Using ML to green HPC and cloud computing
A single cloud computing data center can consume as much power as 50,000 homes. Redpoint AI partnered with a cloud provider to help them conserve energy and reduce costs.

The cloud computing industry is at an important environmental inflection point. A single cloud computing data center can consume as much power as 50,000 homes. And all that power adds up to serious carbon costs. The carbon footprint of cloud computing is now larger than the airline industry’s. Considering other unintended consequences, like energy consumption, 50 million metric tons of hardware waste annually, and even acoustic waste, cloud computing has a big impact on the environment.
Part of the reason the cloud computing industry has become so environmentally expensive is because of how it grew. Once upon a time, real estate, electric power, and server equipment were all plentiful and cheap. So, when a large computing client expected an uptick in demand, the cloud provider would simply build more server farms, provision more equipment, and meet demand with a surplus of availability.
That approach, however, isn’t very efficient. Each server increases cooling demands, and each new computing center creates a large environmental footprint. To add insult to injury, most of the computing equipment experiences less than 50% utilization.

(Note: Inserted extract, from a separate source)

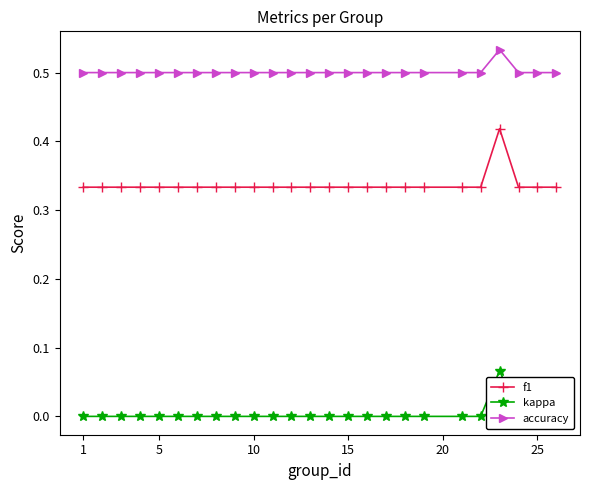

Rank the series by their maximum value, from highest to lowest.

accuracy, f1, kappa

But times have changed. Server equipment is harder to find due to the global chip shortage. And environmental, social, and governance issues have become a greater priority for both cloud providers and consumers.

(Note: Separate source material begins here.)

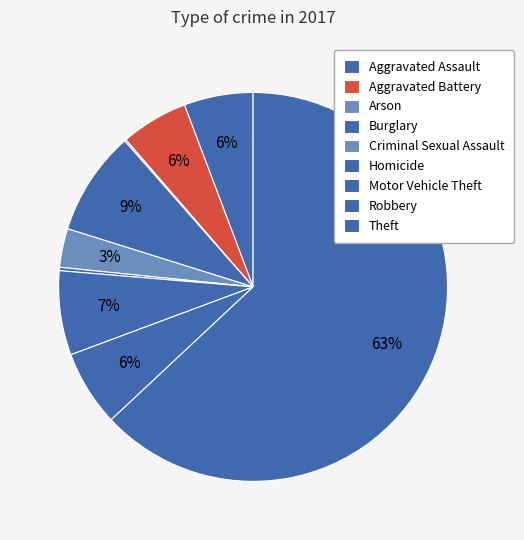

What percentage is the Burglary slice, to the nearest percent?

9%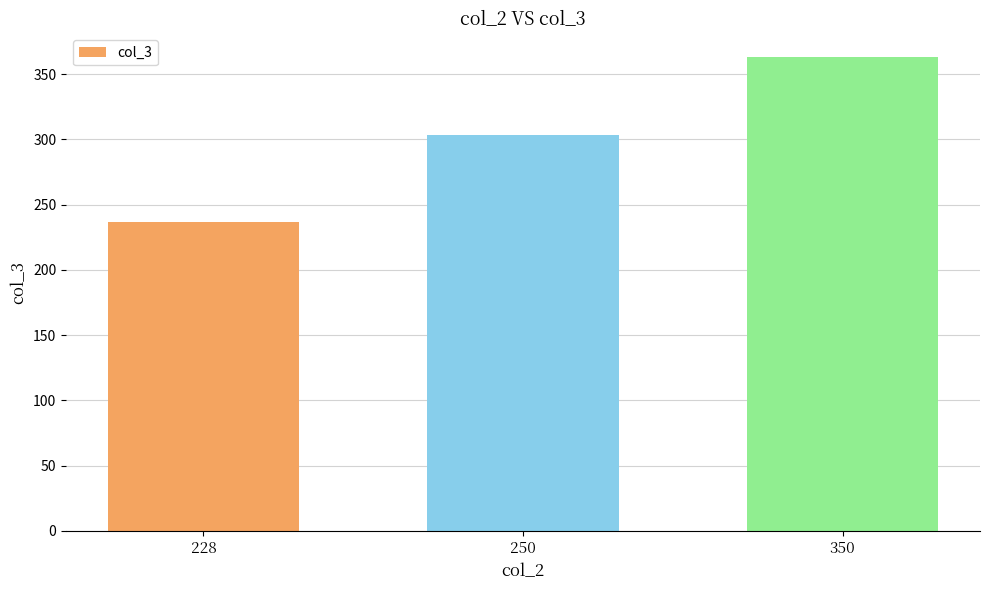

Reading left to right, list all the values displayed in this chart.

237	303	363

One cloud computing provider turned to Redpoint AI to help them create a more efficient computing environment.
They needed a solution that would:
- Reduce a cloud data center’s size, weight, and power (SWaP) demands. Excess computing hardware unnecessarily consumes power and cooling resources.
- Monitor and plan resource allocation. Client applications need contiguous space, running in a virtual machine on a single piece of hardware. To provide the best quality of service, they need to run on the best available hardware.

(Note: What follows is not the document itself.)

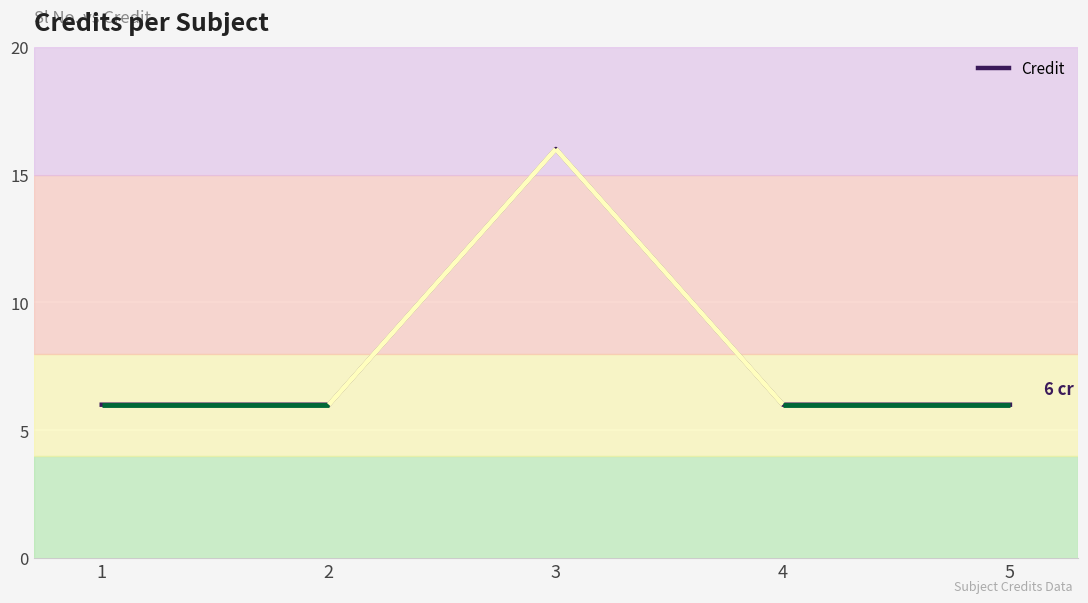

Which category has the highest value across all series?

3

- Dynamically adapt to fluctuations in client resource requests. Rapidly changing resource requests historically meant adding new hardware to adapt to fluctuations in demand.
Redpoint AI used supervised and unsupervised machine learning to recognize and categorize the usage requirements of client applications. We found it was possible to identify which CPUs are used when and how much, so that the algorithm can regulate applications that are handed to the cloud provider. As a result, the cloud computing provider can:
- Provide the same or better quality of service with less hardware. The algorithm plays a high-tech Tetris game that allows client applications to fit better in the available space. That minimizes the hardware requirements and allowed the cloud provider to eliminate underutilized hardware.
- Allocate resource demands to the best available hardware. The algorithm enables real-time resource monitoring and regulation, even with non-linear parameters.
- Perform dynamic replanning. The algorithm enables dynamic replanning and migration, letting the cloud provider move virtual machines from one server to the next without impacting quality of service.
Increases in demand used to mean adding more hardware. By using the algorithm, the cloud provider can adapt dynamically, and in real time, to ever-fluctuating client demands. The algorithms help to efficiently use all of the available server space without impacting quality of service.
“There was a lot of wasted real estate on servers because they’re not being used to their full potential,” says Redpoint AI’s CEO Jeff Clark, PhD. “And algorithms like these are a great way to get the most out of your computing environment.”
As a result, the cloud provider has taken a step in the right direction from an environmental perspective. And lowered their operational costs in the process.